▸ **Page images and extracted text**

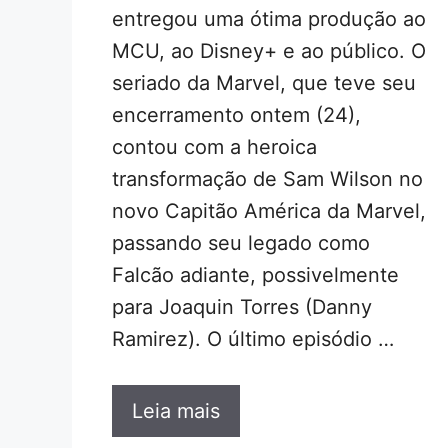
entregou uma ótima produção ao
MCU, ao Disney+ e ao público. O
seriado da Marvel, que teve seu
encerramento ontem (24),
contou com a heroica
transformação de Sam Wilson no
novo Capitão América da Marvel,
passando seu legado como
Falcão adiante, possivelmente
para Joaquin Torres (Danny
Ramirez). O último episódio …
Leia mais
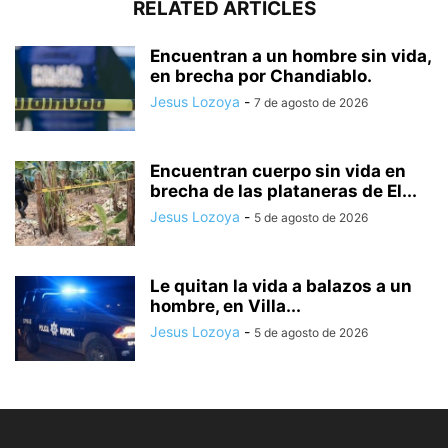
RELATED ARTICLES
Encuentran a un hombre sin vida,
en brecha por Chandiablo.
Jesus Lozoya
-
7 de agosto de 2026
Encuentran cuerpo sin vida en
brecha de las plataneras de El...
Jesus Lozoya
-
5 de agosto de 2026
Le quitan la vida a balazos a un
hombre, en Villa...
Jesus Lozoya
-
5 de agosto de 2026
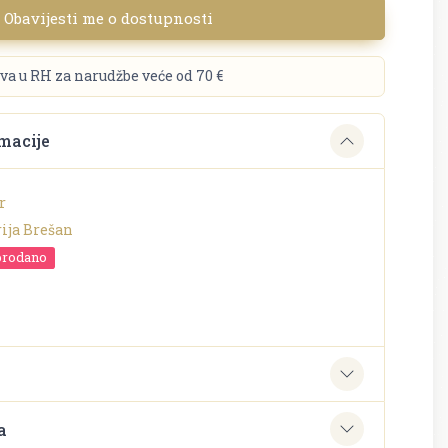
Obavijesti me o dostupnosti
va u RH za narudžbe veće od 70 €
macije
r
rija Brešan
prodano
e
a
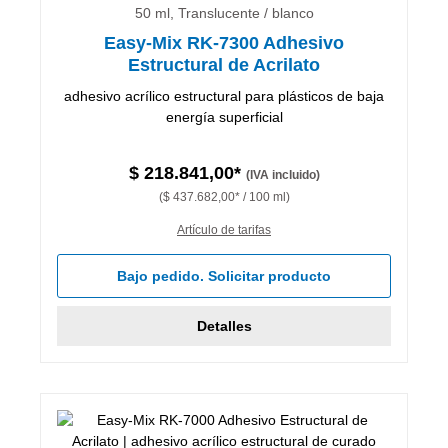
50 ml, Translucente / blanco
Easy-Mix RK-7300 Adhesivo
Estructural de Acrilato
adhesivo acrílico estructural para plásticos de baja
energía superficial
$ 218.841,00*
(IVA incluido)
($ 437.682,00* / 100 ml)
Artículo de tarifas
Bajo pedido. Solicitar producto
Detalles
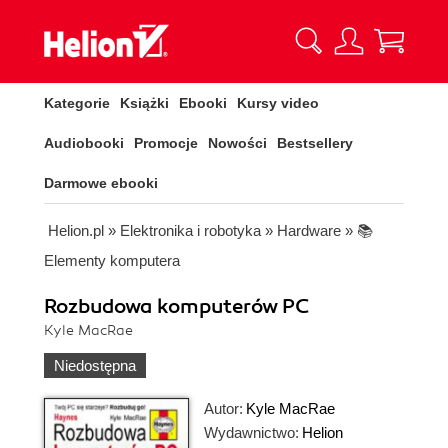
Kategorie
Książki
Ebooki
Kursy video
Audiobooki
Promocje
Nowości
Bestsellery
Darmowe ebooki
Helion.pl
»
Elektronika i robotyka
»
Hardware
»
📚
Elementy komputera
Rozbudowa komputerów PC
Kyle MacRae
Niedostępna
Autor:
Kyle MacRae
Wydawnictwo:
Helion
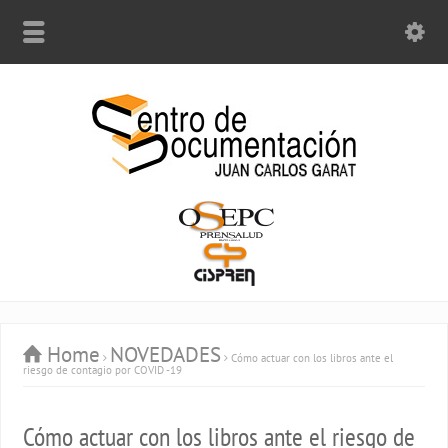
Home
NOVEDADES
Cómo actuar con los libros ante el
riesgo de contagio por COVID -19
Cómo actuar con los libros ante el riesgo de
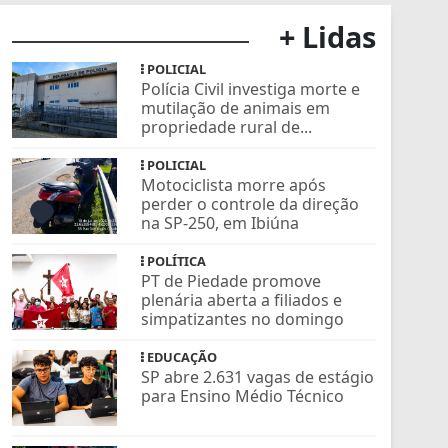
+ Lidas
POLICIAL
Polícia Civil investiga morte e
mutilação de animais em
propriedade rural de...
POLICIAL
Motociclista morre após
perder o controle da direção
na SP-250, em Ibiúna
POLÍTICA
PT de Piedade promove
plenária aberta a filiados e
simpatizantes no domingo
EDUCAÇÃO
SP abre 2.631 vagas de estágio
para Ensino Médio Técnico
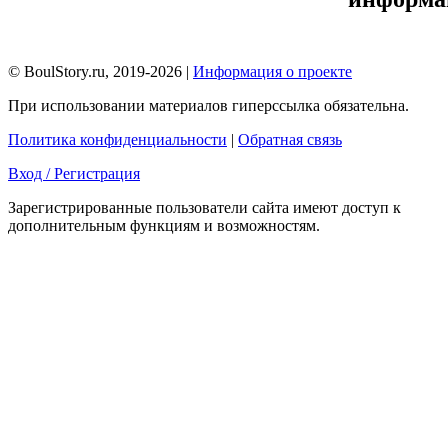
© BoulStory.ru, 2019-2026 |
Информация о проекте
При использовании материалов гиперссылка обязательна.
Политика конфиденциальности
|
Обратная связь
Вход / Регистрация
Зарегистрированные пользователи сайта имеют доступ к
дополнительным функциям и возможностям.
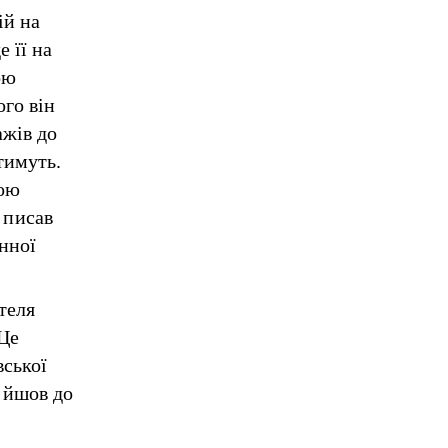
ій на
 її на
ою
ого він
ажів до
тимуть.
ною
 писав
нної
теля
Це
вської
 йшов до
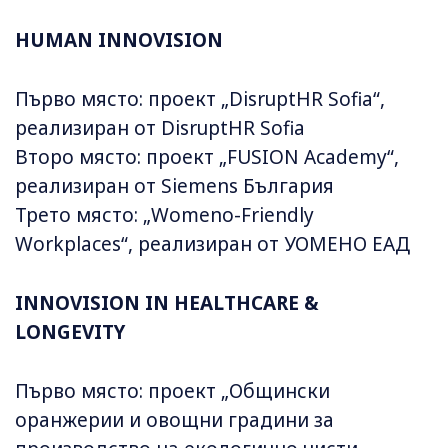
HUMAN INNOVISION
Първо място: проект „DisruptHR Sofia“,
реализиран от DisruptHR Sofia
Второ място: проект „FUSION Academy“,
реализиран от Siemens България
Трето място: „Womeno-Friendly
Workplaces“, реализиран от УОМЕНО ЕАД
INNOVISION IN HEALTHCARE &
LONGEVITY
Първо място: проект „Общински
оранжерии и овощни градини за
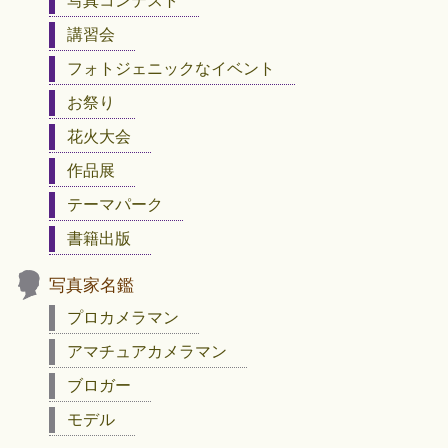
写真コンテスト
講習会
フォトジェニックなイベント
お祭り
花火大会
作品展
テーマパーク
書籍出版
写真家名鑑
プロカメラマン
アマチュアカメラマン
ブロガー
モデル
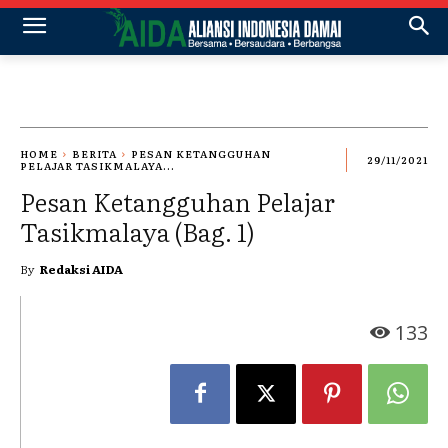
HOME
BERITA
PESAN KETANGGUHAN
29/11/2021
PELAJAR TASIKMALAYA...
Pesan Ketangguhan Pelajar
Tasikmalaya (Bag. 1)
By
Redaksi AIDA
133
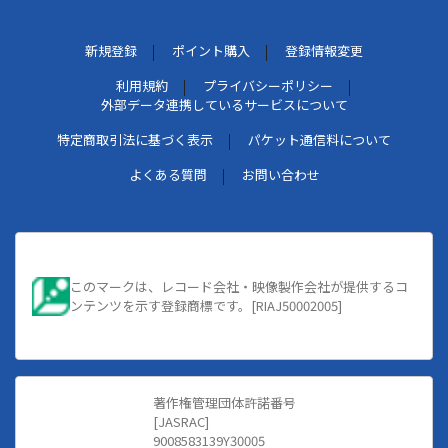
新規登録
ポイント購入
登録情報変更
利用規約
プライバシーポリシー
外部データ連携しているサービスについて
特定商取引法に基づく表示
パケット通信料について
よくある質問
お問い合わせ
このマークは、レコード会社・映像製作会社が提供するコ
ンテンツを示す登録商標です。[RIAJ50002005]
著作権管理団体許諾番号
[JASRAC]
9008583139Y30005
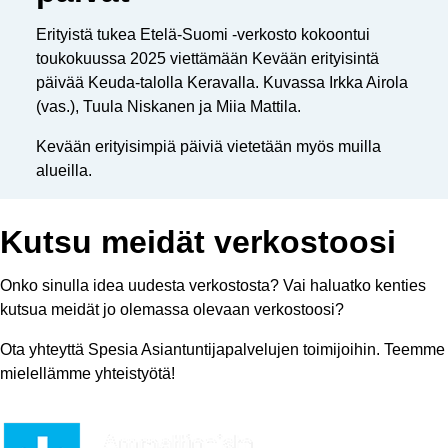
Erityistä tukea Etelä-Suomi -verkosto kokoontui
toukokuussa 2025 viettämään Kevään erityisintä
päivää Keuda-talolla Keravalla. Kuvassa Irkka Airola
(vas.), Tuula Niskanen ja Miia Mattila.
Kevään erityisimpiä päiviä vietetään myös muilla
alueilla.
Kutsu meidät verkostoosi
Onko sinulla idea uudesta verkostosta? Vai haluatko kenties
kutsua meidät jo olemassa olevaan verkostoosi?
Ota yhteyttä Spesia Asiantuntijapalvelujen toimijoihin. Teemme
mielellämme yhteistyötä!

▸ **Directions for this task**
Each entry above is to be written out again unchanged, apart from the pictures, which are left out.

▸ **Answer for the task**
entregou uma ótima produção ao
MCU, ao Disney+ e ao público. O
seriado da Marvel, que teve seu
encerramento ontem (24),
contou com a heroica
transformação de Sam Wilson no
novo Capitão América da Marvel,
passando seu legado como
Falcão adiante, possivelmente
para Joaquin Torres (Danny
Ramirez). O último episódio …
Leia mais
RELATED ARTICLES
Encuentran a un hombre sin vida,
en brecha por Chandiablo.
Jesus Lozoya
-
7 de agosto de 2026
Encuentran cuerpo sin vida en
brecha de las plataneras de El...
Jesus Lozoya
-
5 de agosto de 2026
Le quitan la vida a balazos a un
hombre, en Villa...
Jesus Lozoya
-
5 de agosto de 2026
Obavijesti me o dostupnosti
va u RH za narudžbe veće od 70 €
macije
r
rija Brešan
prodano
e
a
50 ml, Translucente / blanco
Easy-Mix RK-7300 Adhesivo
Estructural de Acrilato
adhesivo acrílico estructural para plásticos de baja
energía superficial
$ 218.841,00*
(IVA incluido)
($ 437.682,00* / 100 ml)
Artículo de tarifas
Bajo pedido. Solicitar producto
Detalles
Kategorie
Książki
Ebooki
Kursy video
Audiobooki
Promocje
Nowości
Bestsellery
Darmowe ebooki
Helion.pl
»
Elektronika i robotyka
»
Hardware
»
📚
Elementy komputera
Rozbudowa komputerów PC
Kyle MacRae
Niedostępna
Autor:
Kyle MacRae
Wydawnictwo:
Helion
Home
NOVEDADES
Cómo actuar con los libros ante el
riesgo de contagio por COVID -19
Cómo actuar con los libros ante el riesgo de
+ Lidas
POLICIAL
Polícia Civil investiga morte e
mutilação de animais em
propriedade rural de...
POLICIAL
Motociclista morre após
perder o controle da direção
na SP-250, em Ibiúna
POLÍTICA
PT de Piedade promove
plenária aberta a filiados e
simpatizantes no domingo
EDUCAÇÃO
SP abre 2.631 vagas de estágio
para Ensino Médio Técnico
© BoulStory.ru, 2019-2026 |
Информация о проекте
При использовании материалов гиперссылка обязательна.
Политика конфиденциальности
|
Обратная связь
Вход / Регистрация
Зарегистрированные пользователи сайта имеют доступ к
дополнительным функциям и возможностям.
ій на
 її на
ою
ого він
ажів до
тимуть.
ною
 писав
нної
теля
Це
вської
 йшов до
HUMAN INNOVISION
Първо място: проект „DisruptHR Sofia“,
реализиран от DisruptHR Sofia
Второ място: проект „FUSION Academy“,
реализиран от Siemens България
Трето място: „Womeno-Friendly
Workplaces“, реализиран от УОМЕНО ЕАД
INNOVISION IN HEALTHCARE &
LONGEVITY
Първо място: проект „Общински
оранжерии и овощни градини за
写真コンテスト
講習会
フォトジェニックなイベント
お祭り
花火大会
作品展
テーマパーク
書籍出版
写真家名鑑
プロカメラマン
アマチュアカメラマン
ブロガー
モデル
HOME
BERITA
PESAN KETANGGUHAN
29/11/2021
PELAJAR TASIKMALAYA...
Pesan Ketangguhan Pelajar
Tasikmalaya (Bag. 1)
By
Redaksi AIDA
133
新規登録
ポイント購入
登録情報変更
利用規約
プライバシーポリシー
外部データ連携しているサービスについて
特定商取引法に基づく表示
パケット通信料について
よくある質問
お問い合わせ
このマークは、レコード会社・映像製作会社が提供するコ
ンテンツを示す登録商標です。[RIAJ50002005]
著作権管理団体許諾番号
[JASRAC]
9008583139Y30005
Erityistä tukea Etelä-Suomi -verkosto kokoontui
toukokuussa 2025 viettämään Kevään erityisintä
päivää Keuda-talolla Keravalla. Kuvassa Irkka Airola
(vas.), Tuula Niskanen ja Miia Mattila.
Kevään erityisimpiä päiviä vietetään myös muilla
alueilla.
Kutsu meidät verkostoosi
Onko sinulla idea uudesta verkostosta? Vai haluatko kenties
kutsua meidät jo olemassa olevaan verkostoosi?
Ota yhteyttä Spesia Asiantuntijapalvelujen toimijoihin. Teemme
mielellämme yhteistyötä!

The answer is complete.